#### Assignment:
Return the lines from the one containing "Page size: 1500x844." to the end of the material, both end lines included, exactly and with nothing else.

#### Supplied records:
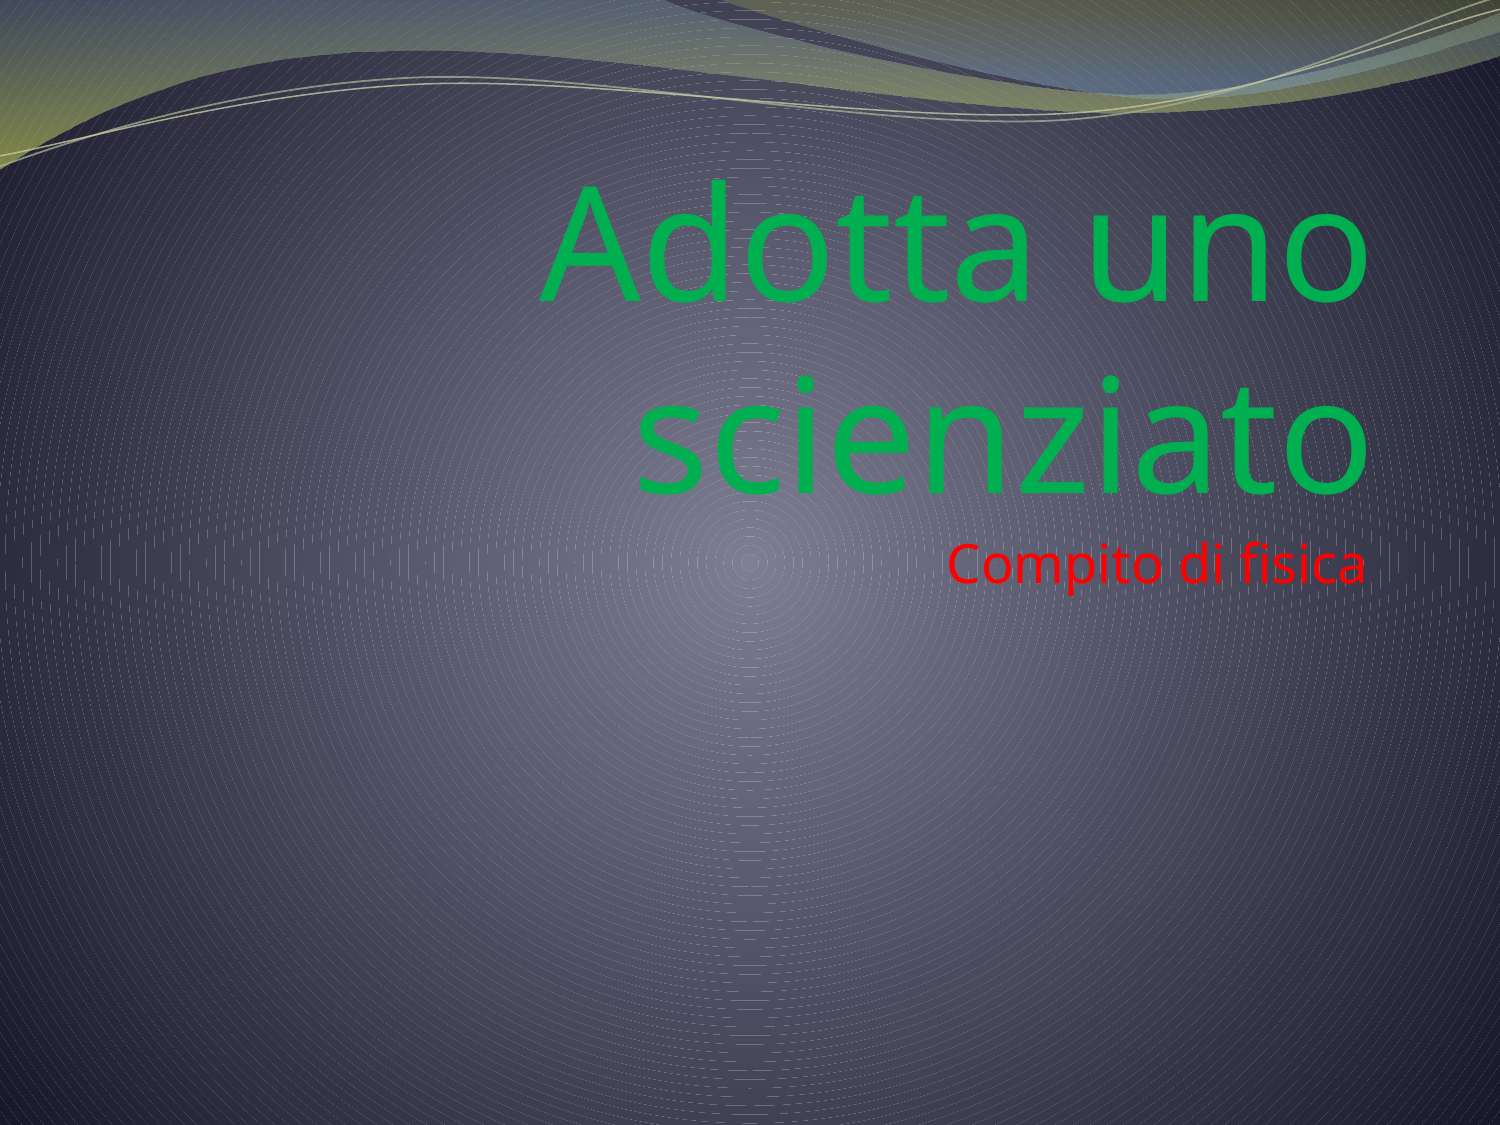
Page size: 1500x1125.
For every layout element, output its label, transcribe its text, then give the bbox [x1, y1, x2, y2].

subtitle Compito di fisica [86, 529, 1377, 818]
title Adotta uno scienziato [86, 224, 1376, 526]
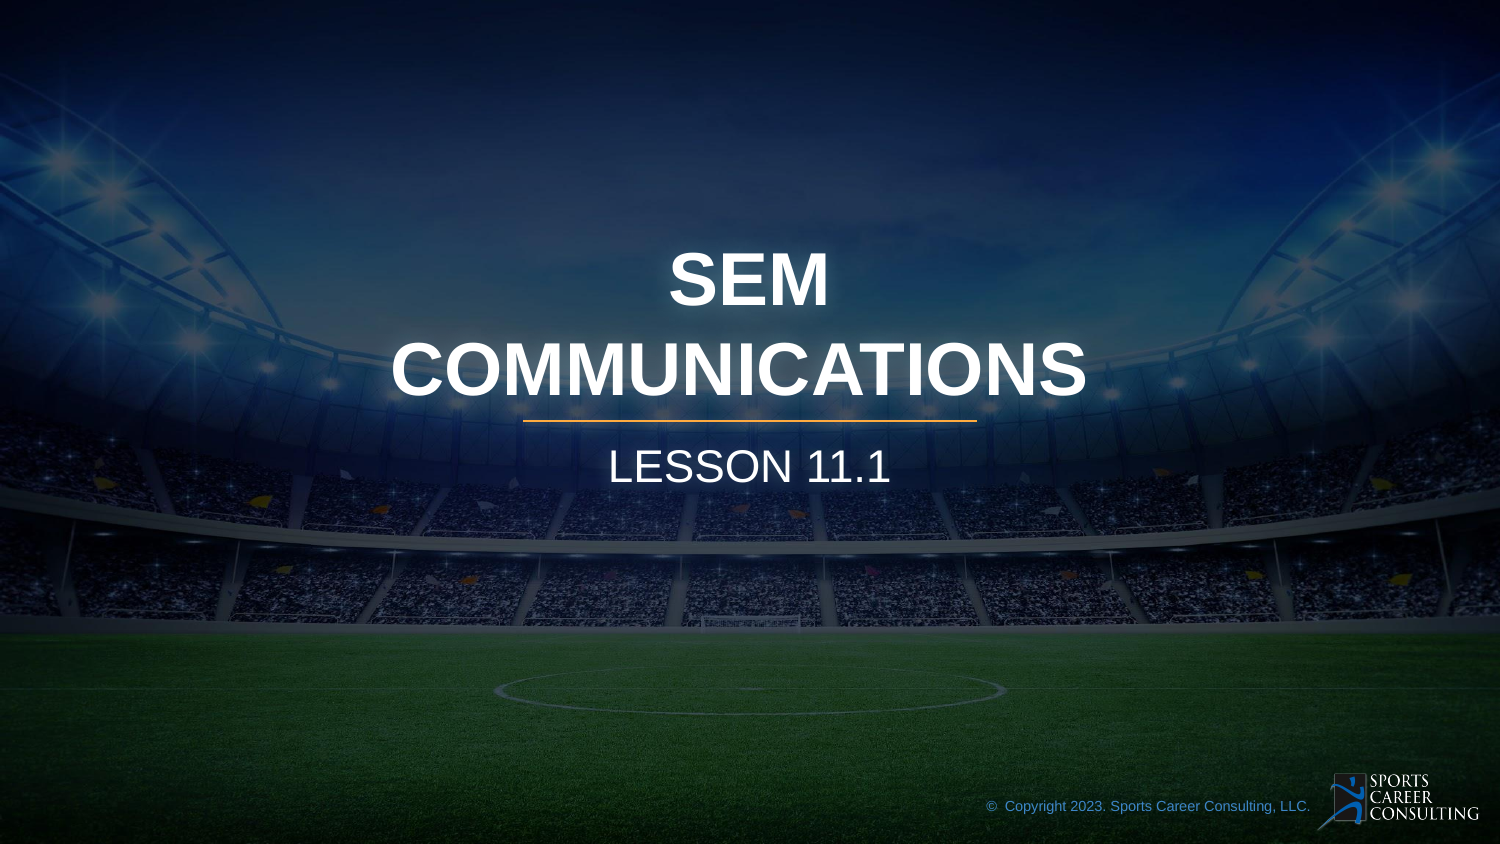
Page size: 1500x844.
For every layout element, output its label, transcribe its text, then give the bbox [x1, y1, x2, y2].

picture [0, 0, 1500, 844]
text_box © Copyright 2023. Sports Career Consulting, LLC. [914, 769, 1326, 832]
title SEM COMMUNICATIONS [356, 319, 1144, 426]
title LESSON 11.1 [482, 430, 1018, 507]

#### Answer:
Page size: 1500x844.
For every layout element, output its label, transcribe its text, then give the bbox [x1, y1, x2, y2].

picture [0, 0, 1500, 844]
text_box © Copyright 2023. Sports Career Consulting, LLC. [914, 769, 1326, 832]
title SEM COMMUNICATIONS [356, 319, 1144, 426]
title LESSON 11.1 [482, 430, 1018, 507]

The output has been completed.